TASK ▸
Continue the article about computer models of cell membranes, starting after its last paragraph.

PAGE EXCERPT ▸
= Beginning of Section =

Models of cell membranes reveal workings of biology’s greatest gatekeeper
Mikko Haataja, assistant professor of mechanical and aerospace engineering, views cell membranes as “very complicated beasts.” As the beasts can’t always be explored experimentally, he uses computer simulations to probe deep into their structure and function.
A heightened understanding of the structures—which control cell-to-cell communication and act as gatekeepers, determining what enters and exits the cell—will add to existing knowledge of disease processes and guide the development of more effective pharmaceutical drugs.
Haataja works with Athanassios Panagiotopoulos, the Susan Dod Brown Professor of Chemical Engineering, to model the architecture of cell membranes, which are made of lipids (i.e., fat or cholesterol) and protein. By poking and prodding these virtual models, Haataja explores how different factors affect the flow of substances and information into and out of the cell.
“In biology, there are multiple parameters we don’t understand, knobs we don’t know how to tune,” Haataja explained. “Computational materials science allows us to construct models and turn these knobs at will.”

= End of Section =

RECORDED INFORMATION ▸
= Beginning of Section =

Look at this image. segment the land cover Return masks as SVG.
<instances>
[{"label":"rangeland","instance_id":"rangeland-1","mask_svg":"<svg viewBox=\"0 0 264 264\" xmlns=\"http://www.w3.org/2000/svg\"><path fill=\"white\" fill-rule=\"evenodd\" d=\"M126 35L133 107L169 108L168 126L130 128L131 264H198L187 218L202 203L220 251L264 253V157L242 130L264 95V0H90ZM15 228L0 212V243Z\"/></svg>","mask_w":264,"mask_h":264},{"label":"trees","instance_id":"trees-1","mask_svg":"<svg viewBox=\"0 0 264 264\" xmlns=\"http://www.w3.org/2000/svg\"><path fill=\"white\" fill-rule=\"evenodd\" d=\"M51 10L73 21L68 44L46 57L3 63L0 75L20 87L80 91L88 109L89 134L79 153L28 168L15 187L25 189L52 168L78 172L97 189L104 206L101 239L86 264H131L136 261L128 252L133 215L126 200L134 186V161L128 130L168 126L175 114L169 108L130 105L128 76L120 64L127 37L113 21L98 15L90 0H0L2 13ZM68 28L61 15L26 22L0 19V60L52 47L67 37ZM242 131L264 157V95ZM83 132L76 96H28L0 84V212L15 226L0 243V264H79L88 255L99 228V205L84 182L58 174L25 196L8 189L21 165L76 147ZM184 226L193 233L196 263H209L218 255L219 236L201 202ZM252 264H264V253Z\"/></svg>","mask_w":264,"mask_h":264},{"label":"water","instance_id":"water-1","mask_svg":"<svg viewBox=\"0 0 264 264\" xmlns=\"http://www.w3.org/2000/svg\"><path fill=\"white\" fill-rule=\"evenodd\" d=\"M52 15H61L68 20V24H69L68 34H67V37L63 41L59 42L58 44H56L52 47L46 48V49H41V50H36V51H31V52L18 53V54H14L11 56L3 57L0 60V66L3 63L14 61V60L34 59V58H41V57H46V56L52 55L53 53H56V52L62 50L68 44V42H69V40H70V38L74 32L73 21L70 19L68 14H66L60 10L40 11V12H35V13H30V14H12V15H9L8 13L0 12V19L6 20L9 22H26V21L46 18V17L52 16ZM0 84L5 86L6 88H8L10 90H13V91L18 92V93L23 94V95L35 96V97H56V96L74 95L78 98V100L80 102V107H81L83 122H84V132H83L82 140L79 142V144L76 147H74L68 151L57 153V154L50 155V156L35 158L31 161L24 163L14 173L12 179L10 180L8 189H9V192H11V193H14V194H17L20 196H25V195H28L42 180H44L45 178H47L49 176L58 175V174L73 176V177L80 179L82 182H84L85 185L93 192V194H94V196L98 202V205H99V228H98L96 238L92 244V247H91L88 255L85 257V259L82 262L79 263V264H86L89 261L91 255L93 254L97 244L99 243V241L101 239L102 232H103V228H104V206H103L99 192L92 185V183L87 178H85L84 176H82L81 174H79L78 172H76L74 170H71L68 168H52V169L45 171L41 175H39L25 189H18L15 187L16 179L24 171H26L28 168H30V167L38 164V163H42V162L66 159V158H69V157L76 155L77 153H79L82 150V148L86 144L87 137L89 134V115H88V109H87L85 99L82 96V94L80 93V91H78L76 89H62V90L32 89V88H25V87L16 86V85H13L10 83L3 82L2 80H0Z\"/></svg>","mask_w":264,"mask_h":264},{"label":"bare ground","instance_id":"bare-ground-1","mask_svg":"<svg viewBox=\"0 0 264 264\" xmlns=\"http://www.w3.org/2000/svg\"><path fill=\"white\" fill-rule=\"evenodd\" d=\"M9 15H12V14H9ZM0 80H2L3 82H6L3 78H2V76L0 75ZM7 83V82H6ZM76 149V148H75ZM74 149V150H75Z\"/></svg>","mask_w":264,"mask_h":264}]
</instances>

= End of Section =

TASK ANSWER ▸
He is currently investigating factors that might regulate the formation of lipid clusters that are hypothesized to exist in membranes. For instance, he predicted how the stability of these “lipid rafts” would be affected if molecules from inside the cell were able to join and leave the clusters. In future work, Haataja will collaborate with biologists to conduct wet lab experiments based on his findings.
As the rafts are thought to play an important role in the body’s immune response, a heightened understanding of their behavior could lead to better treatments for a number of diseases, including HIV and malaria.